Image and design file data
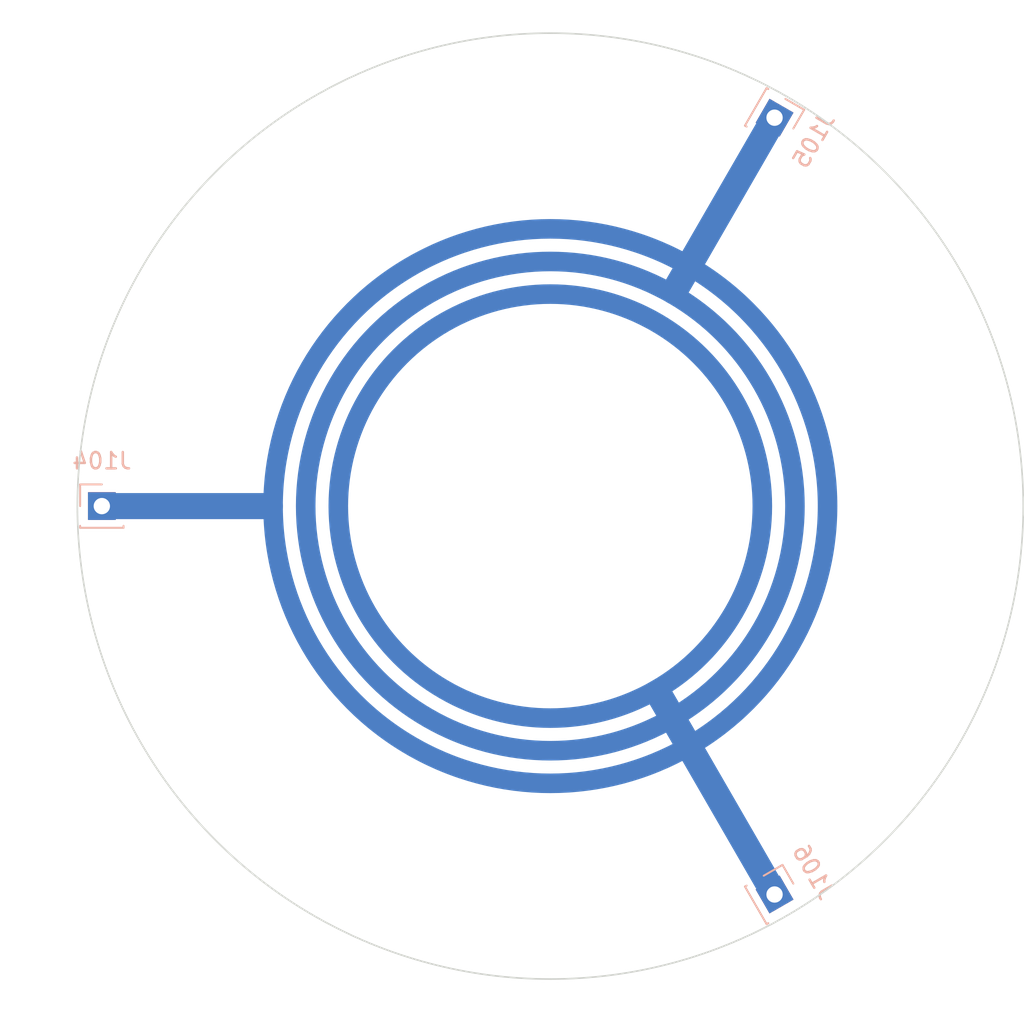
<source format=kicad_pcb>
(kicad_pcb (version 20221018) (generator pcbnew)

  (general
    (thickness 1.6)
  )

  (paper "A4")
  (layers
    (0 "F.Cu" signal)
    (31 "B.Cu" signal)
    (32 "B.Adhes" user "B.Adhesive")
    (33 "F.Adhes" user "F.Adhesive")
    (34 "B.Paste" user)
    (35 "F.Paste" user)
    (36 "B.SilkS" user "B.Silkscreen")
    (37 "F.SilkS" user "F.Silkscreen")
    (38 "B.Mask" user)
    (39 "F.Mask" user)
    (40 "Dwgs.User" user "User.Drawings")
    (41 "Cmts.User" user "User.Comments")
    (42 "Eco1.User" user "User.Eco1")
    (43 "Eco2.User" user "User.Eco2")
    (44 "Edge.Cuts" user)
    (45 "Margin" user)
    (46 "B.CrtYd" user "B.Courtyard")
    (47 "F.CrtYd" user "F.Courtyard")
    (48 "B.Fab" user)
    (49 "F.Fab" user)
    (50 "User.1" user)
    (51 "User.2" user)
    (52 "User.3" user)
    (53 "User.4" user)
    (54 "User.5" user)
    (55 "User.6" user)
    (56 "User.7" user)
    (57 "User.8" user)
    (58 "User.9" user)
  )

  (setup
    (pad_to_mask_clearance 0)
    (pcbplotparams
      (layerselection 0x00010fc_ffffffff)
      (plot_on_all_layers_selection 0x0000000_00000000)
      (disableapertmacros false)
      (usegerberextensions false)
      (usegerberattributes true)
      (usegerberadvancedattributes true)
      (creategerberjobfile true)
      (dashed_line_dash_ratio 12.000000)
      (dashed_line_gap_ratio 3.000000)
      (svgprecision 4)
      (plotframeref false)
      (viasonmask false)
      (mode 1)
      (useauxorigin false)
      (hpglpennumber 1)
      (hpglpenspeed 20)
      (hpglpendiameter 15.000000)
      (dxfpolygonmode true)
      (dxfimperialunits true)
      (dxfusepcbnewfont true)
      (psnegative false)
      (psa4output false)
      (plotreference true)
      (plotvalue true)
      (plotinvisibletext false)
      (sketchpadsonfab false)
      (subtractmaskfromsilk false)
      (outputformat 1)
      (mirror false)
      (drillshape 0)
      (scaleselection 1)
      (outputdirectory "")
    )
  )

  (net 0 "")

  (footprint "MyPinSocket:MyPinSocket" (layer "B.Cu") (at 22.5 50 180))

  (footprint "MyPinSocket:MyPinSocket" (layer "B.Cu") (at 63.75 73.816 120))

  (footprint "MyPinSocket:MyPinSocket" (layer "B.Cu") (at 63.75 26.184 60))

  (gr_circle (center 50 50) (end 63 50)
    (stroke (width 1.2) (type default)) (fill none) (layer "B.Cu") (tstamp 1fe4443e-fde7-4616-abb3-95c89be2f118))
  (gr_line (start 63.75 26.184) (end 57.6 36.836)
    (stroke (width 1.6) (type default)) (layer "B.Cu") (tstamp 757884af-b37f-4bb4-959a-c646c2cd93a1))
  (gr_circle (center 50 50) (end 65 50)
    (stroke (width 1.2) (type default)) (fill none) (layer "B.Cu") (tstamp 8e5143d7-b0bc-4d60-9b5b-4fe964db6f8e))
  (gr_line (start 22.5 50) (end 32.8 50)
    (stroke (width 1.6) (type default)) (layer "B.Cu") (tstamp a7126343-98c9-47e8-af69-58876c14bdde))
  (gr_circle (center 50 50) (end 67 50)
    (stroke (width 1.2) (type default)) (fill none) (layer "B.Cu") (tstamp b76461b5-45a7-434d-ab39-ab7ed6b1602c))
  (gr_line (start 63.75 73.816) (end 56.6 61.432)
    (stroke (width 1.6) (type default)) (layer "B.Cu") (tstamp e3166612-24b2-49dc-b0ae-1f15ab4f7e32))
  (gr_circle (center 50 50) (end 79 50)
    (stroke (width 0.1) (type default)) (fill none) (layer "Edge.Cuts") (tstamp f809c9c3-5250-4e8f-b2c9-bf3b9818759a))

)

</source>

▶ Exercise objective
An exact reproduction of the data above is required, with every picture removed.

▶ Response for this exercise
<source format=kicad_pcb>
(kicad_pcb (version 20221018) (generator pcbnew)

  (general
    (thickness 1.6)
  )

  (paper "A4")
  (layers
    (0 "F.Cu" signal)
    (31 "B.Cu" signal)
    (32 "B.Adhes" user "B.Adhesive")
    (33 "F.Adhes" user "F.Adhesive")
    (34 "B.Paste" user)
    (35 "F.Paste" user)
    (36 "B.SilkS" user "B.Silkscreen")
    (37 "F.SilkS" user "F.Silkscreen")
    (38 "B.Mask" user)
    (39 "F.Mask" user)
    (40 "Dwgs.User" user "User.Drawings")
    (41 "Cmts.User" user "User.Comments")
    (42 "Eco1.User" user "User.Eco1")
    (43 "Eco2.User" user "User.Eco2")
    (44 "Edge.Cuts" user)
    (45 "Margin" user)
    (46 "B.CrtYd" user "B.Courtyard")
    (47 "F.CrtYd" user "F.Courtyard")
    (48 "B.Fab" user)
    (49 "F.Fab" user)
    (50 "User.1" user)
    (51 "User.2" user)
    (52 "User.3" user)
    (53 "User.4" user)
    (54 "User.5" user)
    (55 "User.6" user)
    (56 "User.7" user)
    (57 "User.8" user)
    (58 "User.9" user)
  )

  (setup
    (pad_to_mask_clearance 0)
    (pcbplotparams
      (layerselection 0x00010fc_ffffffff)
      (plot_on_all_layers_selection 0x0000000_00000000)
      (disableapertmacros false)
      (usegerberextensions false)
      (usegerberattributes true)
      (usegerberadvancedattributes true)
      (creategerberjobfile true)
      (dashed_line_dash_ratio 12.000000)
      (dashed_line_gap_ratio 3.000000)
      (svgprecision 4)
      (plotframeref false)
      (viasonmask false)
      (mode 1)
      (useauxorigin false)
      (hpglpennumber 1)
      (hpglpenspeed 20)
      (hpglpendiameter 15.000000)
      (dxfpolygonmode true)
      (dxfimperialunits true)
      (dxfusepcbnewfont true)
      (psnegative false)
      (psa4output false)
      (plotreference true)
      (plotvalue true)
      (plotinvisibletext false)
      (sketchpadsonfab false)
      (subtractmaskfromsilk false)
      (outputformat 1)
      (mirror false)
      (drillshape 0)
      (scaleselection 1)
      (outputdirectory "")
    )
  )

  (net 0 "")

  (footprint "MyPinSocket:MyPinSocket" (layer "B.Cu") (at 22.5 50 180))

  (footprint "MyPinSocket:MyPinSocket" (layer "B.Cu") (at 63.75 73.816 120))

  (footprint "MyPinSocket:MyPinSocket" (layer "B.Cu") (at 63.75 26.184 60))

  (gr_circle (center 50 50) (end 63 50)
    (stroke (width 1.2) (type default)) (fill none) (layer "B.Cu") (tstamp 1fe4443e-fde7-4616-abb3-95c89be2f118))
  (gr_line (start 63.75 26.184) (end 57.6 36.836)
    (stroke (width 1.6) (type default)) (layer "B.Cu") (tstamp 757884af-b37f-4bb4-959a-c646c2cd93a1))
  (gr_circle (center 50 50) (end 65 50)
    (stroke (width 1.2) (type default)) (fill none) (layer "B.Cu") (tstamp 8e5143d7-b0bc-4d60-9b5b-4fe964db6f8e))
  (gr_line (start 22.5 50) (end 32.8 50)
    (stroke (width 1.6) (type default)) (layer "B.Cu") (tstamp a7126343-98c9-47e8-af69-58876c14bdde))
  (gr_circle (center 50 50) (end 67 50)
    (stroke (width 1.2) (type default)) (fill none) (layer "B.Cu") (tstamp b76461b5-45a7-434d-ab39-ab7ed6b1602c))
  (gr_line (start 63.75 73.816) (end 56.6 61.432)
    (stroke (width 1.6) (type default)) (layer "B.Cu") (tstamp e3166612-24b2-49dc-b0ae-1f15ab4f7e32))
  (gr_circle (center 50 50) (end 79 50)
    (stroke (width 0.1) (type default)) (fill none) (layer "Edge.Cuts") (tstamp f809c9c3-5250-4e8f-b2c9-bf3b9818759a))

)

</source>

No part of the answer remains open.